I had remembered coming here for the festival, the official establishment for the tournament--what was it called? A small... venue... but a... rich one... shit, I had spent all my coin...

My jumbled thoughts began to fight back into my skull as the pounding of the drums faded and the bright light of the fire disappeared. Instead, only the glow of the Camat, and the thump of my dead weight as it hit the mattress. A breath escaped my lips and I sucked in another, deeper one, reigning in the spinning world around me. The end of my tail flicked around my legs occasionally of its own accord, though now I've noticed it because it's the only part of my body that I can move. It's difficult--I try to raise an arm, but then a grasping pain pushes my wrists into the bed.

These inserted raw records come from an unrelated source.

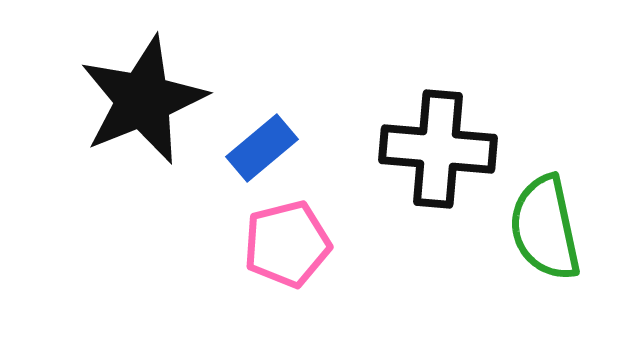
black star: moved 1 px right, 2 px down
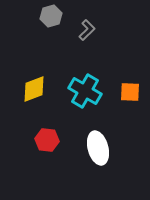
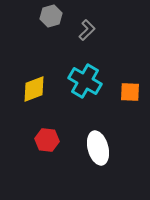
cyan cross: moved 10 px up
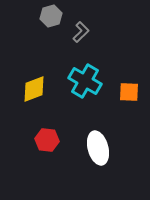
gray L-shape: moved 6 px left, 2 px down
orange square: moved 1 px left
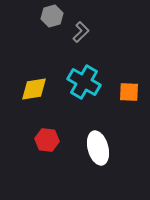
gray hexagon: moved 1 px right
cyan cross: moved 1 px left, 1 px down
yellow diamond: rotated 12 degrees clockwise
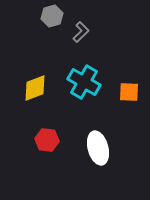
yellow diamond: moved 1 px right, 1 px up; rotated 12 degrees counterclockwise
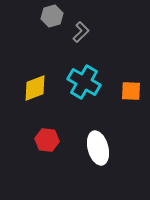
orange square: moved 2 px right, 1 px up
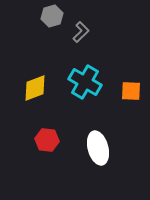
cyan cross: moved 1 px right
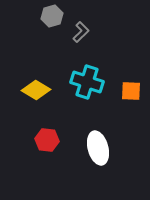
cyan cross: moved 2 px right; rotated 12 degrees counterclockwise
yellow diamond: moved 1 px right, 2 px down; rotated 52 degrees clockwise
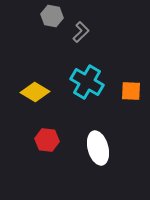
gray hexagon: rotated 25 degrees clockwise
cyan cross: rotated 12 degrees clockwise
yellow diamond: moved 1 px left, 2 px down
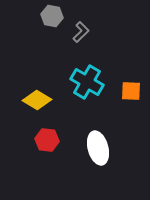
yellow diamond: moved 2 px right, 8 px down
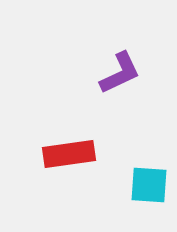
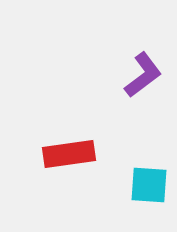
purple L-shape: moved 23 px right, 2 px down; rotated 12 degrees counterclockwise
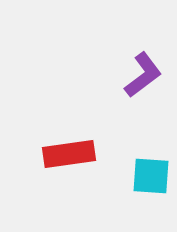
cyan square: moved 2 px right, 9 px up
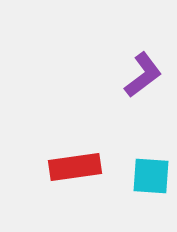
red rectangle: moved 6 px right, 13 px down
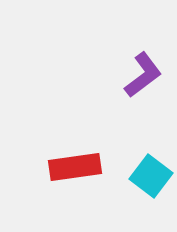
cyan square: rotated 33 degrees clockwise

A man's face, above me, and then it moves down, releasing me, moving past my bare chest to my legs, where he stops with a hand pulling on the hem of my...


  A/N: Not necessarily in this time frame. For a bit of backstory, mutations are rarities that are regarded almost religiously but are, again, very very rare, and are often a mark of outstanding power, as I touched on in previous chapters. This case is a very intense, full-body mutation that was actually more of a transformation instead of a mutation (most mutations are non-retractable, such as horns in most cases, but not all). He was previously any regular person and then experienced a drastic change, all while dancing (very entrancingly) in fire covered in blood. Even those who may control flame, it will still burn, making this an unexplainable case by mortal standpoints, hence they refer to him as a deity. The Andhérak are not incredibly religious but some do worship deities and all are very aware of said deities. They are said to have manifested as mortal-like beings with extraordinary powers in the past, and those with mutations are said to be descendants of deities, explaining their mutations and powers. People of this time would never have any reason to believe that the deities are real aside from spoken word, but they are widely believed in.